Chloroplast biogenesis is a complex developmental process that entails the conversion proplastids found in leaf meristems or etioplasts from dark grown seedlings, into fully functional, mature chloroplasts. Variegation mutants are excellent tools using which one can gain access into the poorly understood mechanisms governing chloroplast biogenesis.

The Rodermel lab has been interested in characterizing the immutans (im) variegation mutant of Arabidopsis, one of the best-characterized chloroplast biogenesis mutants that defines the gene for the Plastid Terminal Oxidase (PTOX). Over the years, we have focused our efforts in identifying second-site genetic suppressors of immutans to obtain mutants that can rescue the variegation phenotype in the im background by either replacing or bypassing the need for PTOX.

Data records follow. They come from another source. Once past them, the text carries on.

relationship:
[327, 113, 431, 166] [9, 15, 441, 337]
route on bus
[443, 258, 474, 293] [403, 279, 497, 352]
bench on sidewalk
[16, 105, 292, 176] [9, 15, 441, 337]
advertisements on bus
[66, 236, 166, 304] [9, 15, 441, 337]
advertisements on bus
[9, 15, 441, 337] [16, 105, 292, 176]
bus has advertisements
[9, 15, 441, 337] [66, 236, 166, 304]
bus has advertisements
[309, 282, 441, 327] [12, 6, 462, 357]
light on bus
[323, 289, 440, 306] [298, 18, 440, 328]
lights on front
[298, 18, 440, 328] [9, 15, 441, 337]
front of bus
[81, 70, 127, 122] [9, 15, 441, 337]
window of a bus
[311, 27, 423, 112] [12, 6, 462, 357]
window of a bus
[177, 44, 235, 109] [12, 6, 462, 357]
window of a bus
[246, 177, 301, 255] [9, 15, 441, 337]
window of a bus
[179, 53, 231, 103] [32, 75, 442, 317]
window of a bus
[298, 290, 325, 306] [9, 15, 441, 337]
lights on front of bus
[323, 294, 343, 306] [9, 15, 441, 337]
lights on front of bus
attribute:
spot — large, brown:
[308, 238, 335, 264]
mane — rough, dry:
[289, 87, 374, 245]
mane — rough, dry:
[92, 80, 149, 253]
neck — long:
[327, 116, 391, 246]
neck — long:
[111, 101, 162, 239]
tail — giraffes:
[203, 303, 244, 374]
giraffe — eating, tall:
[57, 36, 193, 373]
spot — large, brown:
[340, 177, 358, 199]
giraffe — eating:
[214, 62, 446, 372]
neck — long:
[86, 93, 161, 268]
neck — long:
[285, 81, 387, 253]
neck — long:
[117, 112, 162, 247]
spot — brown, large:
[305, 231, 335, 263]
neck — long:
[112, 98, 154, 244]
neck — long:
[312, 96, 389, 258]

My research work in the Rodermel lab has been primarily focused on the characterization of bypass suppressors of immutans. Two new bypass suppressors of immutans have been identified - gigantea and ef1A, both of which offer distinct photosynthetic compensatory mechanisms by which they rescue the variegation phenotype associated with immutans. gigantea suppresses variegation in immutans phenotype of immutans during the late stages of plant development through a complex signal transduction pathway involving crosstalk with hormones like cytokinins and GA. ef1A, instead, functions to delay chloroplast biogenesis in im and hence rescues variegation in the im background. Suppression of the plastid defect in both imgi and imef1A is likely caused by a relaxation of excitation pressures in developing plastids by factors contributed either directly or indirectly by gi and ef1A.

Extending from my work on characterizing mechanisms regulating chloroplast biogenesis, I have also functionally characterized the first bona fide Arabidopsis chloroplast genome encoded antisense short ORF that plays an important role in regulating RNA processing events within the chloroplast genome.